A precariedade da vida feliz

Era uma vez um espetáculo multimídia que inspirou uma escritora a criar um romance, que levou a autora da peça original a escrever dois roteiros: um para o cinema, outro teatral. Essa é uma história que começou no século passado, mais precisamente em 1987, quando Jocy de Oliveira encenou Realejo dos mundos, uma ópera que trazia a música como elemento essencial à vida. Passadas mais de três décadas, Jocy voltou a se debruçar sobre o tema, transformado em romance por Adriana Lisboa, para criar os roteiros. O resultado gráfico vem no belo volume Realejo de vida e morte, um roteiro de Jocy de Oliveira/Realejo dos Mundos, um romance de Adriana Lisboa (Relicário, R$ 71,80), que traz, além dos textos, fotografias das montagens e partituras.

No romance, Adriana Lisboa quis evocar, poeticamente, a influência da música e da obra de Jocy em sua formação. Já Jocy, ao escrever durante a pandemia o roteiro do longa-metragem, trata das ameaças ao futuro do planeta através dos personagens Muri e Flor, isolados em um lugarejo que vai sendo abandonado pelos moradores, devido ao avanço do mar sobre o território. No entanto, até o prejudicial pode ser modificado. A incerteza que cerca os personagens se apresenta como elemento de resistência e continuidade: mesmo perdendo seu território para o oceano, Flor, grávida, está pronta a abrir-se para um mundo assustador, desde que acompanhada pela música, pois “no princípio era o som. No fim será o som também”.

Sem qualquer pretensão de buscar do leitor algo além de gargalhadas, a transposição da sabedoria do personagem cômico Craque Daniel das telas (pequenas) para as páginas, Você não merece ser feliz (Intrínseca, R$ 39,90), de Pedro Leite e Daniel Furlan, segue a fórmula de tantos manuais de autoajuda, ainda que pregue uma inédita trilha para o insucesso.
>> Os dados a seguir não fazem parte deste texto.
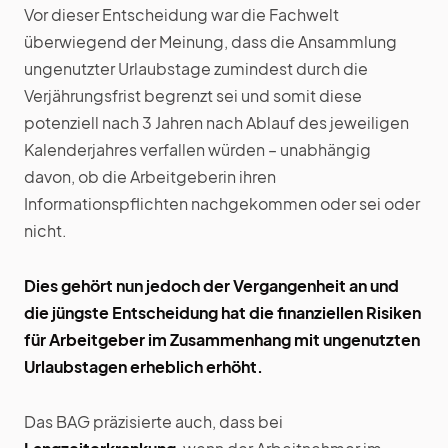
Vor dieser Entscheidung war die Fachwelt
überwiegend der Meinung, dass die Ansammlung
ungenutzter Urlaubstage zumindest durch die
Verjährungsfrist begrenzt sei und somit diese
potenziell nach 3 Jahren nach Ablauf des jeweiligen
Kalenderjahres verfallen würden – unabhängig
davon, ob die Arbeitgeberin ihren
Informationspflichten nachgekommen oder sei oder
nicht.
Dies gehört nun jedoch der Vergangenheit an und
die jüngste Entscheidung hat die finanziellen Risiken
für Arbeitgeber im Zusammenhang mit ungenutzten
Urlaubstagen erheblich erhöht.
Das BAG präzisierte auch, dass bei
Craque Daniel é interpretado por Furlan no programa humorístico Falha de Cobertura, que analisa o futebol ao lado de diversas figuras fictícias, entre elas o professor Cerginho, vivido por Caito Mainier.  Seguindo os “toques” espalhados por onze capítulos, o leitor conseguirá, garantem os autores, desenvolver rancor, usar a mentira como vantagem evolutiva da espécie humana e conformar-se com a infelicidade perene que ronda a humanidade. Uma sucessão de piadas sem o menor compromisso com a seriedade que vale a pena desfrutar apenas pelo descompromisso de viver!

Um amor eterno e duradouro, ainda que sem convivência diária é o que une o brasileiro Alexandre e o tcheco Sebastian em O rio entre nós (Quixote, R$ 60), de Thiago Zanon. Mais do que um oceano, o tempo separa os dois apaixonados, que ao longo de décadas poucos dias passam em companhia um do outro, tocando suas rotinas separadamente, embora cada encontro determine uma mudança essencial em suas trajetórias pessoais. Essa novela de estreia do escritor paulista percorre diferentes cenários enquanto o protagonista luta para construir uma trajetória no mínimo satisfatória, já que sua oportunidade de ser feliz está do outro lado do mundo.

A quebra da rotina chega da pior maneira para três mulheres de meia-idade que mantêm uma relação simbiótica desde a adolescência no thriller O melhor da amizade (Faro Editorial, R$ 44,33), de Lucinda Berry. Lindsey, Kendra e Dani compraram casas próximas umas das outras, frequentam o mesmo círculo social e viram os filhos crescer reproduzindo a amizade que une as mães. Até que uma noite, os três rapazes se envolvem num acidente que deixa um morto, outro em coma e o terceiro traumatizado a ponto de não conseguir falar. A investigação policial desvenda segredos que podem explicar o incidente e pôr à prova a lealdade das três amigas.